Dies folgt allein schon aufgrund der Angaben des Beklagten zu 2) im Rahmen der informatorischen Anhörung. Er hat auf entsprechenden Vorhalt angegeben, dass er vor Ort gegenüber dem Polizeibeamten nicht zugegeben habe, dass der Fahrtrichtungsanzeiger an gewesen sei, allerdings habe er gegenüber dem Polizeibeamten erklärt, dass er an gewesen sein könnte, er sich doch allerdings aufgrund der Neuwertigkeit des Lkw's eigentliche hätte ausgeschaltet haben müssen. Wenngleich er dann im weiteren Verlauf sich darauf festgelegt hat, dass dieser nicht eingeschaltet gewesen sei, steht dies nunmehr im Widerspruch zu seiner immerhin zugestandenen Einlassung gegenüber dem Polizeibeamten, dass er an gewesen sein könne. Aufgrund der damaligen Zeitnähe seiner Angaben hätte es nahegelegen, bei der nunmehr von ihm angegebenen Gewissheit, dass der Fahrtrichtungsanzeiger nicht eingeschaltet war, dies auch gegenüber dem Polizeibeamten so zu erklären. Demzufolge hat das Gericht auch keinen Anlass an der Richtigkeit der Aussage der Zeugin ... wonach der Blinker in Annäherung an den Einmündungsbereich nach rechts gesetzt gewesen sei, während sie dort gestanden habe. Nicht gefolgt werden kann jedoch der Aussage der Zeugin, wonach der Lkw nicht nur die Geschwindigkeit verlangsamt habe, sondern auch noch nach rechts in den Einmündungsbereich einen Schlenker gefahren sei. Dies deshalb nicht, da sich bei ihren Angaben gegenüber den aufnehmenden Polizeibeamten kein diesbezüglicher Hinweis befindet und auch der Beklagte zu 2) für das Gericht nachvollziehbar erklärt hat, dass er ca. 50 m nach dem Einmündungsbereich nach links auf das Betriebsgrundstück habe fahren wollen.

Bei dem sich danach ergebenden Anspruch des Klägers aus §§ 7, 17 StVG gegenüber dem Beklagten zu 2) in Verbindung mit § 18 StVG, gegenüber der Beklagten zu 1) in Verbindung mit § 3 Pflichtversicherungsgesetz, ergab sich daher ein Anspruch dem Grunde nach auf Erstattung von 50 % des dem Kläger entstandenen Schadens.

Zugrundezulegen war daher ein dem Kläger entstandener ursprünglicher Schaden in Höhe von 2.954,41 Euro, zusammengesetzt aus den Reparaturkosten in Höhe von 2.117,87 Euro, Wertminderung in Höhe von 150,00 Euro, Sachverständigenkosten in Höhe von 315,95 Euro, Kostenpauschale in Höhe von 25,00 Euro, Nutzungsausfall in Höhe von 116,00 Euro sowie Kosten für die Inanspruchnahme der Abwicklung des Schadens über die Kaskoversicherung in Höhe von 229,59 Euro.

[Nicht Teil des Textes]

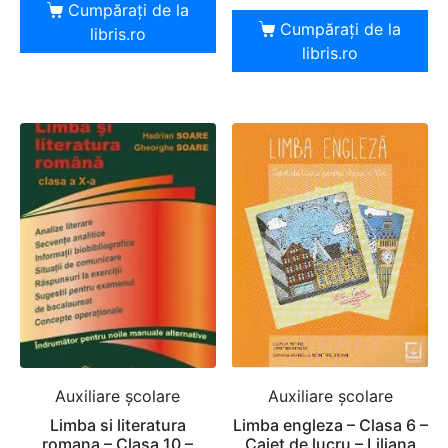
Cumpărați de la
Cumpărați de la
libris.ro
libris.ro
Auxiliare şcolare
Auxiliare şcolare
Limba si literatura
Limba engleza – Clasa 6 –
romana – Clasa 10 –
Caiet de lucru – Liliana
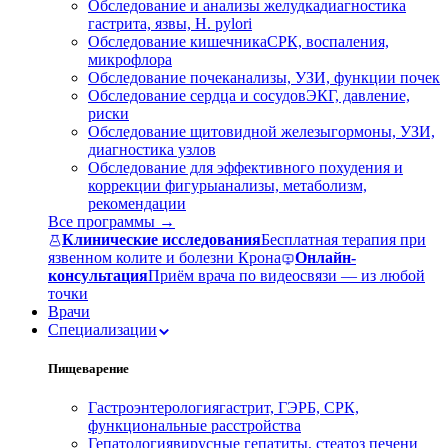
Обследование и анализы желудка
диагностика
гастрита, язвы, H. pylori
Обследование кишечника
СРК, воспаления,
микрофлора
Обследование почек
анализы, УЗИ, функции почек
Обследование сердца и сосудов
ЭКГ, давление,
риски
Обследование щитовидной железы
гормоны, УЗИ,
диагностика узлов
Обследование для эффективного похудения и
коррекции фигуры
анализы, метаболизм,
рекомендации
Все программы →
Клинические исследования
Бесплатная терапия при
язвенном колите и болезни Крона
Онлайн-
консультация
Приём врача по видеосвязи — из любой
точки
Врачи
Специализации
Пищеварение
Гастроэнтерология
гастрит, ГЭРБ, СРК,
функциональные расстройства
Гепатология
вирусные гепатиты, стеатоз печени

Als Quotenbevorrechtigt sind daher dem Kläger die 300,00 Euro Selbstbeteiligung, die Wertminderung in Höhe von 150,00 Euro, die Sachverständigenkosten in Höhe von 315,95 Euro und auch die 229,59 Euro. Dabei handelt es sich um notwendige Aufwendungen im Sinne von § 249 Abs. 2 BGB. Im Anschluss an die Entscheidung des OLG Karlsruhe (NZV 1990, Seite 431) handelt es sich dabei um einen kongruenten Schaden.

Bzgl. der nicht bevorrechtigten Schadenspositionen Nutzungsausfall in Höhe von 116,00 Euro und Pauschale in Höhe von 25,00 Euro waren hingegen nur entsprechend der Quote ein Teilbetrag in Höhe von 70,50 Euro zu ersetzen.

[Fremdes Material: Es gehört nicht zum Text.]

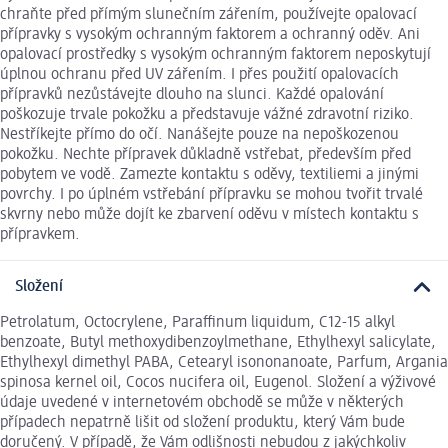
chraňte před přímým slunečním zářením, používejte opalovací
přípravky s vysokým ochranným faktorem a ochranný oděv. Ani
opalovací prostředky s vysokým ochranným faktorem neposkytují
úplnou ochranu před UV zářením. I přes použití opalovacích
přípravků nezůstávejte dlouho na slunci. Každé opalování
poškozuje trvale pokožku a představuje vážné zdravotní riziko.
Nestříkejte přímo do očí. Nanášejte pouze na nepoškozenou
pokožku. Nechte přípravek důkladně vstřebat, především před
pobytem ve vodě. Zamezte kontaktu s oděvy, textiliemi a jinými
povrchy. I po úplném vstřebání přípravku se mohou tvořit trvalé
skvrny nebo může dojít ke zbarvení oděvu v místech kontaktu s
přípravkem.
Složení
Petrolatum, Octocrylene, Paraffinum liquidum, C12-15 alkyl
benzoate, Butyl methoxydibenzoylmethane, Ethylhexyl salicylate,
Ethylhexyl dimethyl PABA, Cetearyl isononanoate, Parfum, Argania
spinosa kernel oil, Cocos nucifera oil, Eugenol. Složení a výživové
údaje uvedené v internetovém obchodě se může v některých
případech nepatrně lišit od složení produktu, který Vám bude
doručený. V případě, že Vám odlišnosti nebudou z jakýchkoliv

Der entsprechende Zinsanspruch folgt aus §§ 284 ff BGB.

Entsprechend der obigen Quote war auch festzustellen, dass die zukünftig entstehenden Schäden (Höherstufungsschaden) hälftig zu erstatten sind. Im Übrigen war die Klage als unbegründet abzuweisen.

Bzgl. der hier geltend gemachten 148,33 Euro entsprechend der Klageschrift Bl. 7 ist dort zwar von einem überholten Gegenstandswert ausgegangen worden, allerdings bei dem tatsächlich unter fiktiver Berechnung des vor der Inanspruchnahme der Versicherung bestehenden Schadensersatzanspruchs von 1.362,41 Euro ergibt sich entsprechend der Rechtsprechung ein Anspruch auf im Rahmen der Kostenfestsetzung zu berücksichtigenden Anwaltsgebühren in Höhe von 136,50 Euro netto zzgl. 20,00 Euro Post- und Telekommunikationspauschale sowie weiterer 29,73 Euro Umsatzsteuer, mithin ein Gesamtbetrag in Höhe von 186,23 Euro. Dieser Betrag liegt über den hier gerichtlich geltend gemachten Gebühren, sodass dieser in vollem Umfang zuzusprechen war.

Die prozessualen Nebenentscheidungen beruhen auf §§ 92, 708 Ziff. 11, 711 ZPO.